* [DATA TO USE]

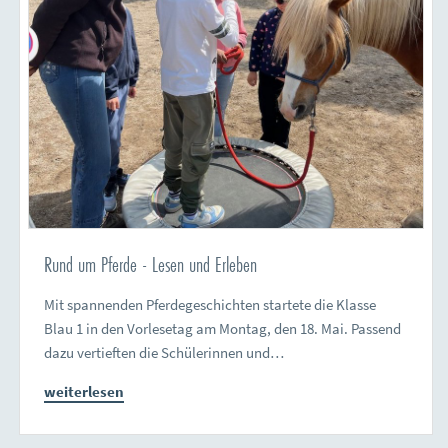
Rund um Pferde - Lesen und Erleben
Mit spannenden Pferdegeschichten startete die Klasse
Blau 1 in den Vorlesetag am Montag, den 18. Mai. Passend
dazu vertieften die Schülerinnen und…
weiterlesen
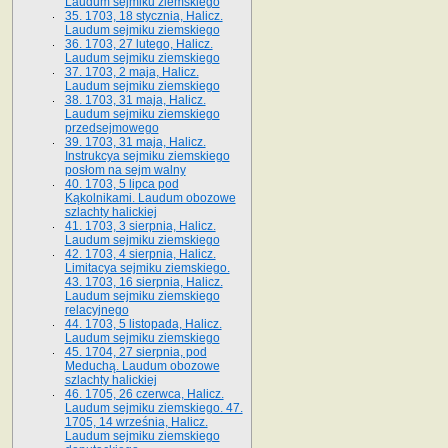
Laudum sejmiku ziemskiego
35. 1703, 18 stycznia, Halicz.
Laudum sejmiku ziemskiego
36. 1703, 27 lutego, Halicz.
Laudum sejmiku ziemskiego
37. 1703, 2 maja, Halicz.
Laudum sejmiku ziemskiego
38. 1703, 31 maja, Halicz.
Laudum sejmiku ziemskiego
przedsejmowego
39. 1703, 31 maja, Halicz.
Instrukcya sejmiku ziemskiego
posłom na sejm walny
40. 1703, 5 lipca pod
Kąkolnikami. Laudum obozowe
szlachty halickiej
41­. 1703, 3 sierpnia, Halicz.
Laudum sejmiku ziemskiego
42. 1703, 4 sierpnia, Halicz.
Limitacya sejmiku ziemskiego.
43. 1703, 16 sierpnia, Halicz.
Laudum sejmiku ziemskiego
relacyjnego
44. 1703, 5 listopada, Halicz.
Laudum sejmiku ziemskiego
45. 1704, 27 sierpnia, pod
Meduchą. Laudum obozowe
szlachty halickiej
46. 1705, 26 czerwca, Halicz.
Laudum sejmiku ziemskiego. 47.
1705, 14 września, Halicz.
Laudum sejmiku ziemskiego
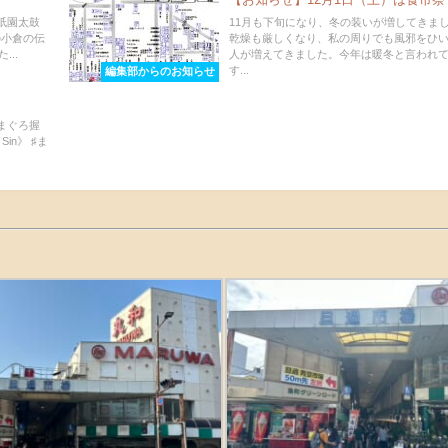
倉祇園太鼓
11月も下旬になり、冬の装いが増してきま
の小倉の伝
乾燥も厳しくなり、私の周りでも風邪をひ
..
人が増えてきました。今年は暖冬と言われ
す...
編集部からのお知らせ
まぐろ握
in》 ♯ま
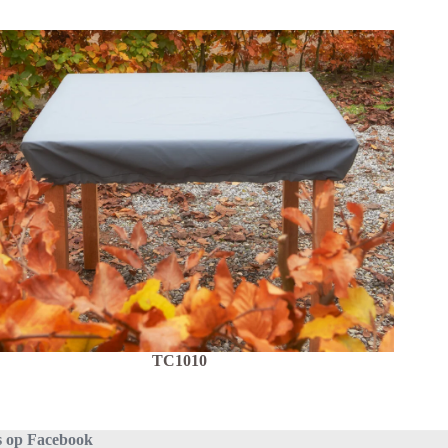
TC1010
s op Facebook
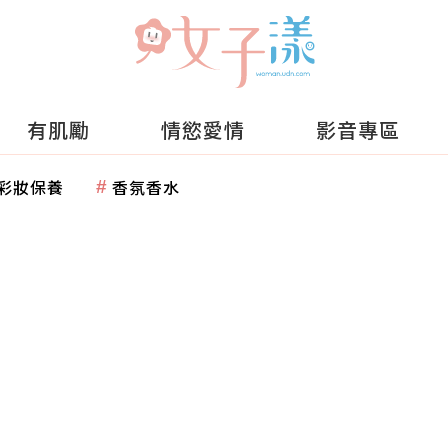
有肌勵
情慾愛情
影音專區
彩妝保養
香氛香水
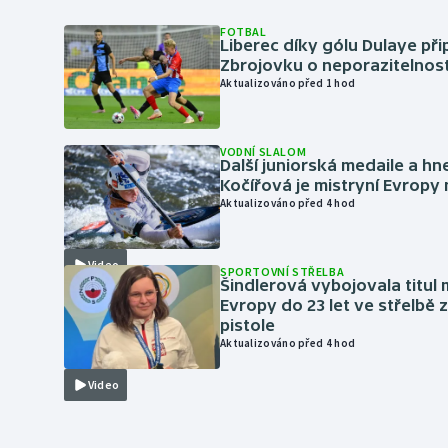
FOTBAL
Liberec díky gólu Dulaye přip
Zbrojovku o neporazitelnos
Aktualizováno před 1 hod
VODNÍ SLALOM
Další juniorská medaile a hn
Kočířová je mistryní Evropy
Aktualizováno před 4 hod
Video
SPORTOVNÍ STŘELBA
Šindlerová vybojovala titul 
Evropy do 23 let ve střelbě 
pistole
Aktualizováno před 4 hod
Video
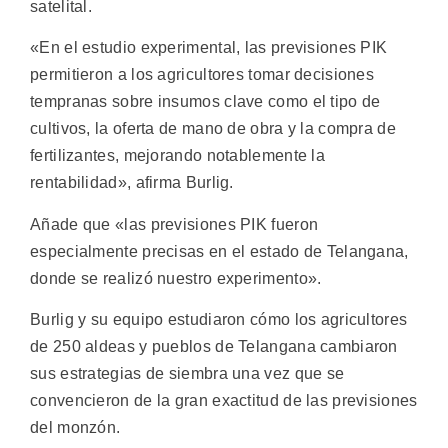
satelital.
«En el estudio experimental, las previsiones PIK
permitieron a los agricultores tomar decisiones
tempranas sobre insumos clave como el tipo de
cultivos, la oferta de mano de obra y la compra de
fertilizantes, mejorando notablemente la
rentabilidad», afirma Burlig.
Añade que «las previsiones PIK fueron
especialmente precisas en el estado de Telangana,
donde se realizó nuestro experimento».
Burlig y su equipo estudiaron cómo los agricultores
de 250 aldeas y pueblos de Telangana cambiaron
sus estrategias de siembra una vez que se
convencieron de la gran exactitud de las previsiones
del monzón.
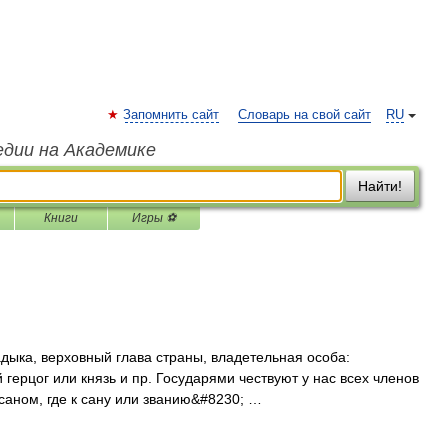
Запомнить сайт
Словарь на свой сайт
RU
едии на Академике
Найти!
Книги
Игры ⚽
дыка, верховный глава страны, владетельная особа:
 герцог или князь и пр. Государями чествуют у нас всех членов
 саном, где к сану или званию&#8230; …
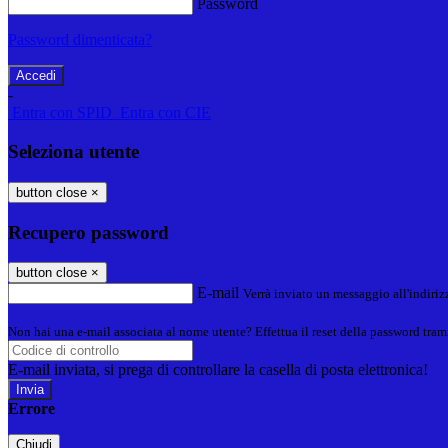
Password
Password dimenticata?
-
Entra con SPID
Entra con CIE
Seleziona utente
button close
×
Recupero password
button close
×
E-mail
Verrà inviato un messaggio all'indirizz
Non hai una e-mail associata al nome utente? Effettua il reset della password tram
E-mail inviata, si prega di controllare la casella di posta elettronica!
Errore
Chiudi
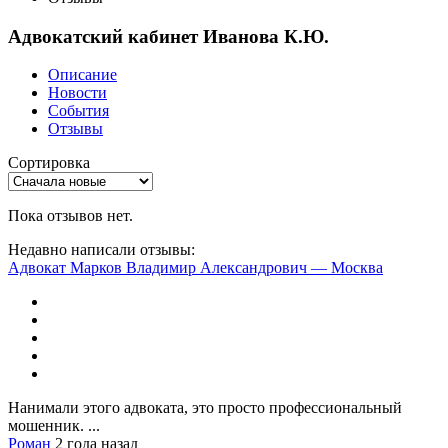
Адвокатский кабинет Иванова К.Ю.
Описание
Новости
События
Отзывы
Сортировка
Пока отзывов нет.
Недавно написали отзывы:
Адвокат Марков Владимир Александрович — Москва
Нанимали этого адвоката, это просто профессиональный
мошенник. ...
Роман
2 года назад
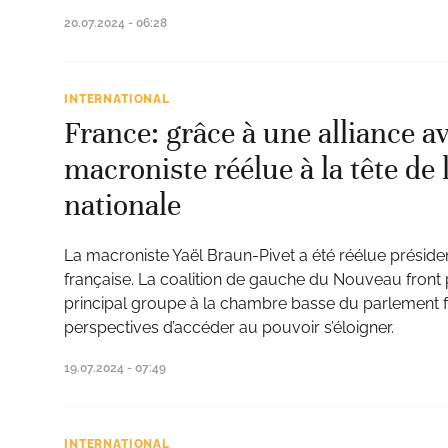
20.07.2024 - 06:28
INTERNATIONAL
France: grâce à une alliance av
macroniste réélue à la tête de
nationale
La macroniste Yaël Braun-Pivet a été réélue préside
française. La coalition de gauche du Nouveau front 
principal groupe à la chambre basse du parlement fra
perspectives d’accéder au pouvoir s’éloigner.
19.07.2024 - 07:49
INTERNATIONAL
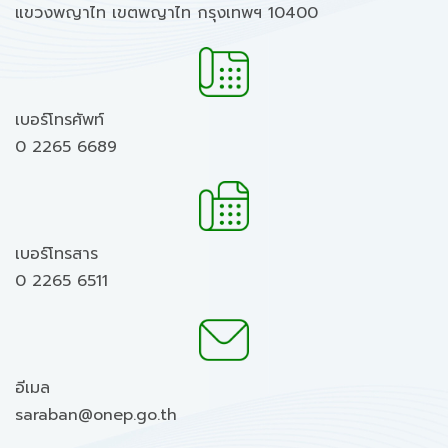
แขวงพญาไท เขตพญาไท กรุงเทพฯ 10400
เบอร์โทรศัพท์
0 2265 6689
เบอร์โทรสาร
0 2265 6511
อีเมล
saraban@onep.go.th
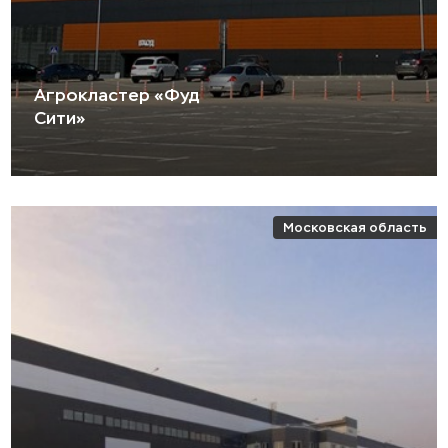
Агрокластер «Фуд
Сити»
Московская область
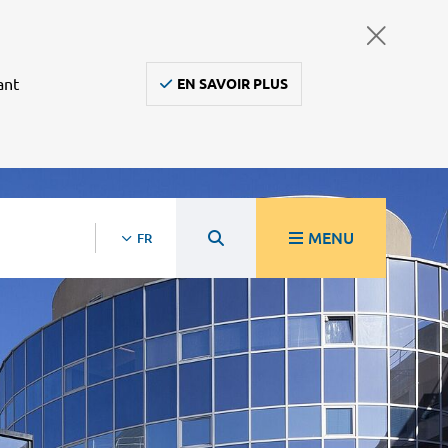
ant
EN SAVOIR PLUS
MENU
FR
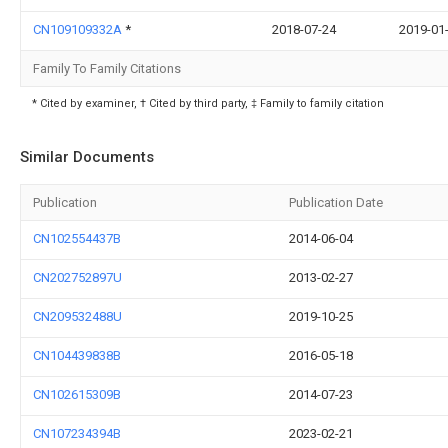
CN109109332A
*
2018-07-24
2019-01
Family To Family Citations
* Cited by examiner, † Cited by third party, ‡ Family to family citation
Similar Documents
Publication
Publication Date
CN102554437B
2014-06-04
CN202752897U
2013-02-27
CN209532488U
2019-10-25
CN104439838B
2016-05-18
CN102615309B
2014-07-23
CN107234394B
2023-02-21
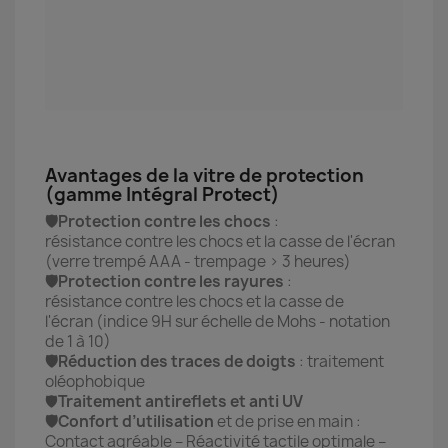
Avantages de la vitre de protection
(gamme Intégral Protect)
🛡️Protection contre les chocs
:
résistance contre les chocs et la casse de l'écran
(verre trempé AAA - trempage > 3 heures)
🛡️Protection contre les rayures
:
résistance contre les chocs et la casse de
l'écran (indice 9H sur échelle de Mohs - notation
de 1 à 10)
🛡️Réduction des traces de doigts
: traitement
oléophobique
🛡️
Traitement antireflets et anti UV
🛡️Confort d’utilisation
et de prise en main :
Contact agréable – Réactivité tactile optimale –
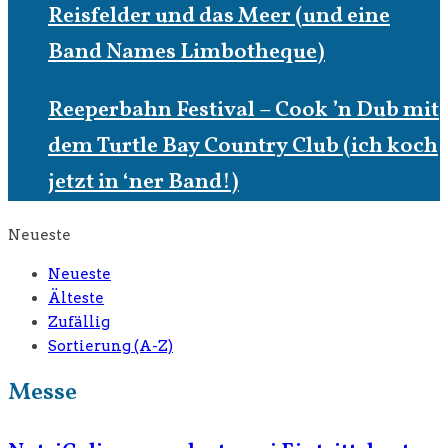
Reisfelder und das Meer (und eine
Band Names Limbotheque)
Reeperbahn Festival – Cook ’n Dub mit
dem Turtle Bay Country Club (ich koch
jetzt in ‘ner Band!)
Neueste
Neueste
Älteste
Zufällig
Sortierung (A-Z)
Messe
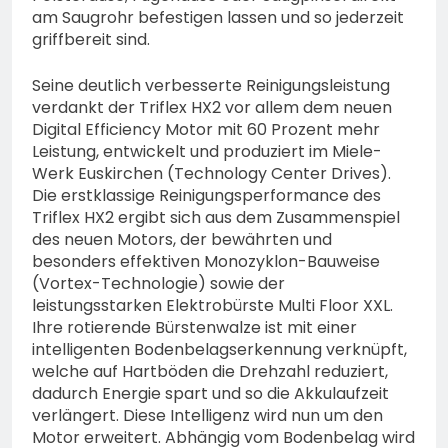
am Saugrohr befestigen lassen und so jederzeit
griffbereit sind.
Seine deutlich verbesserte Reinigungsleistung
verdankt der Triflex HX2 vor allem dem neuen
Digital Efficiency Motor mit 60 Prozent mehr
Leistung, entwickelt und produziert im Miele-
Werk Euskirchen (Technology Center Drives).
Die erstklassige Reinigungsperformance des
Triflex HX2 ergibt sich aus dem Zusammenspiel
des neuen Motors, der bewährten und
besonders effektiven Monozyklon-Bauweise
(Vortex-Technologie) sowie der
leistungsstarken Elektrobürste Multi Floor XXL.
Ihre rotierende Bürstenwalze ist mit einer
intelligenten Bodenbelagserkennung verknüpft,
welche auf Hartböden die Drehzahl reduziert,
dadurch Energie spart und so die Akkulaufzeit
verlängert. Diese Intelligenz wird nun um den
Motor erweitert. Abhängig vom Bodenbelag wird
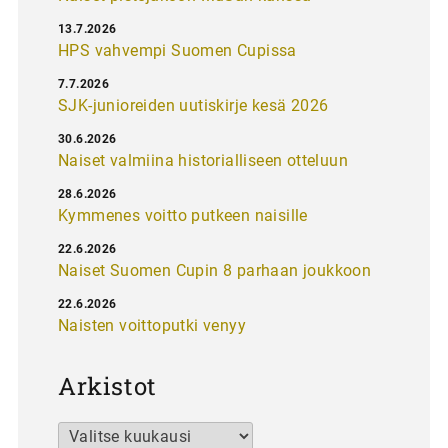
13.7.2026
HPS vahvempi Suomen Cupissa
7.7.2026
SJK-junioreiden uutiskirje kesä 2026
30.6.2026
Naiset valmiina historialliseen otteluun
28.6.2026
Kymmenes voitto putkeen naisille
22.6.2026
Naiset Suomen Cupin 8 parhaan joukkoon
22.6.2026
Naisten voittoputki venyy
Arkistot
Arkistot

* [WRITTEN TASK] In your copy, exclude the pictures and repeat each entry above exactly.

* [ANSWER SPACE]
Rund um Pferde - Lesen und Erleben
Mit spannenden Pferdegeschichten startete die Klasse
Blau 1 in den Vorlesetag am Montag, den 18. Mai. Passend
dazu vertieften die Schülerinnen und…
weiterlesen
Laudum sejmiku ziemskiego
35. 1703, 18 stycznia, Halicz.
Laudum sejmiku ziemskiego
36. 1703, 27 lutego, Halicz.
Laudum sejmiku ziemskiego
37. 1703, 2 maja, Halicz.
Laudum sejmiku ziemskiego
38. 1703, 31 maja, Halicz.
Laudum sejmiku ziemskiego
przedsejmowego
39. 1703, 31 maja, Halicz.
Instrukcya sejmiku ziemskiego
posłom na sejm walny
40. 1703, 5 lipca pod
Kąkolnikami. Laudum obozowe
szlachty halickiej
41­. 1703, 3 sierpnia, Halicz.
Laudum sejmiku ziemskiego
42. 1703, 4 sierpnia, Halicz.
Limitacya sejmiku ziemskiego.
43. 1703, 16 sierpnia, Halicz.
Laudum sejmiku ziemskiego
relacyjnego
44. 1703, 5 listopada, Halicz.
Laudum sejmiku ziemskiego
45. 1704, 27 sierpnia, pod
Meduchą. Laudum obozowe
szlachty halickiej
46. 1705, 26 czerwca, Halicz.
Laudum sejmiku ziemskiego. 47.
1705, 14 września, Halicz.
Laudum sejmiku ziemskiego
倉祇園太鼓
11月も下旬になり、冬の装いが増してきま
の小倉の伝
乾燥も厳しくなり、私の周りでも風邪をひ
..
人が増えてきました。今年は暖冬と言われ
す...
編集部からのお知らせ
まぐろ握
in》 ♯ま
TC1010
s op Facebook
有肌勵
情慾愛情
影音專區
彩妝保養
香氛香水
FOTBAL
Liberec díky gólu Dulaye přip
Zbrojovku o neporazitelnos
Aktualizováno před 1 hod
VODNÍ SLALOM
Další juniorská medaile a hn
Kočířová je mistryní Evropy
Aktualizováno před 4 hod
Video
SPORTOVNÍ STŘELBA
Šindlerová vybojovala titul 
Evropy do 23 let ve střelbě 
pistole
Aktualizováno před 4 hod
Video
satelital.
«En el estudio experimental, las previsiones PIK
permitieron a los agricultores tomar decisiones
tempranas sobre insumos clave como el tipo de
cultivos, la oferta de mano de obra y la compra de
fertilizantes, mejorando notablemente la
rentabilidad», afirma Burlig.
Añade que «las previsiones PIK fueron
especialmente precisas en el estado de Telangana,
donde se realizó nuestro experimento».
Burlig y su equipo estudiaron cómo los agricultores
de 250 aldeas y pueblos de Telangana cambiaron
sus estrategias de siembra una vez que se
convencieron de la gran exactitud de las previsiones
del monzón.
Запомнить сайт
Словарь на свой сайт
RU
едии на Академике
Найти!
Книги
Игры ⚽
дыка, верховный глава страны, владетельная особа:
 герцог или князь и пр. Государями чествуют у нас всех членов
 саном, где к сану или званию&#8230; …
Password
Password dimenticata?
-
Entra con SPID
Entra con CIE
Seleziona utente
button close
×
Recupero password
button close
×
E-mail
Verrà inviato un messaggio all'indirizz
Non hai una e-mail associata al nome utente? Effettua il reset della password tram
E-mail inviata, si prega di controllare la casella di posta elettronica!
Errore
Chiudi
Адвокатский кабинет Иванова К.Ю.
Описание
Новости
События
Отзывы
Сортировка
Пока отзывов нет.
Недавно написали отзывы:
Адвокат Марков Владимир Александрович — Москва
Нанимали этого адвоката, это просто профессиональный
мошенник. ...
Роман
2 года назад
20.07.2024 - 06:28
INTERNATIONAL
France: grâce à une alliance av
macroniste réélue à la tête de
nationale
La macroniste Yaël Braun-Pivet a été réélue préside
française. La coalition de gauche du Nouveau front 
principal groupe à la chambre basse du parlement fra
perspectives d’accéder au pouvoir s’éloigner.
19.07.2024 - 07:49
INTERNATIONAL
แขวงพญาไท เขตพญาไท กรุงเทพฯ 10400
เบอร์โทรศัพท์
0 2265 6689
เบอร์โทรสาร
0 2265 6511
อีเมล
saraban@onep.go.th
Агрокластер «Фуд
Сити»
Московская область
ant
EN SAVOIR PLUS
MENU
FR
CN109109332A
*
2018-07-24
2019-01
Family To Family Citations
* Cited by examiner, † Cited by third party, ‡ Family to family citation
Similar Documents
Publication
Publication Date
CN102554437B
2014-06-04
CN202752897U
2013-02-27
CN209532488U
2019-10-25
CN104439838B
2016-05-18
CN102615309B
2014-07-23
CN107234394B
2023-02-21
Avantages de la vitre de protection
(gamme Intégral Protect)
🛡️Protection contre les chocs
:
résistance contre les chocs et la casse de l'écran
(verre trempé AAA - trempage > 3 heures)
🛡️Protection contre les rayures
:
résistance contre les chocs et la casse de
l'écran (indice 9H sur échelle de Mohs - notation
de 1 à 10)
🛡️Réduction des traces de doigts
: traitement
oléophobique
🛡️
Traitement antireflets et anti UV
🛡️Confort d’utilisation
et de prise en main :
Contact agréable – Réactivité tactile optimale –
Reisfelder und das Meer (und eine
Band Names Limbotheque)
Reeperbahn Festival – Cook ’n Dub mit
dem Turtle Bay Country Club (ich koch
jetzt in ‘ner Band!)
Neueste
Neueste
Älteste
Zufällig
Sortierung (A-Z)
Messe
am Saugrohr befestigen lassen und so jederzeit
griffbereit sind.
Seine deutlich verbesserte Reinigungsleistung
verdankt der Triflex HX2 vor allem dem neuen
Digital Efficiency Motor mit 60 Prozent mehr
Leistung, entwickelt und produziert im Miele-
Werk Euskirchen (Technology Center Drives).
Die erstklassige Reinigungsperformance des
Triflex HX2 ergibt sich aus dem Zusammenspiel
des neuen Motors, der bewährten und
besonders effektiven Monozyklon-Bauweise
(Vortex-Technologie) sowie der
leistungsstarken Elektrobürste Multi Floor XXL.
Ihre rotierende Bürstenwalze ist mit einer
intelligenten Bodenbelagserkennung verknüpft,
welche auf Hartböden die Drehzahl reduziert,
dadurch Energie spart und so die Akkulaufzeit
verlängert. Diese Intelligenz wird nun um den
Motor erweitert. Abhängig vom Bodenbelag wird
13.7.2026
HPS vahvempi Suomen Cupissa
7.7.2026
SJK-junioreiden uutiskirje kesä 2026
30.6.2026
Naiset valmiina historialliseen otteluun
28.6.2026
Kymmenes voitto putkeen naisille
22.6.2026
Naiset Suomen Cupin 8 parhaan joukkoon
22.6.2026
Naisten voittoputki venyy
Arkistot
Arkistot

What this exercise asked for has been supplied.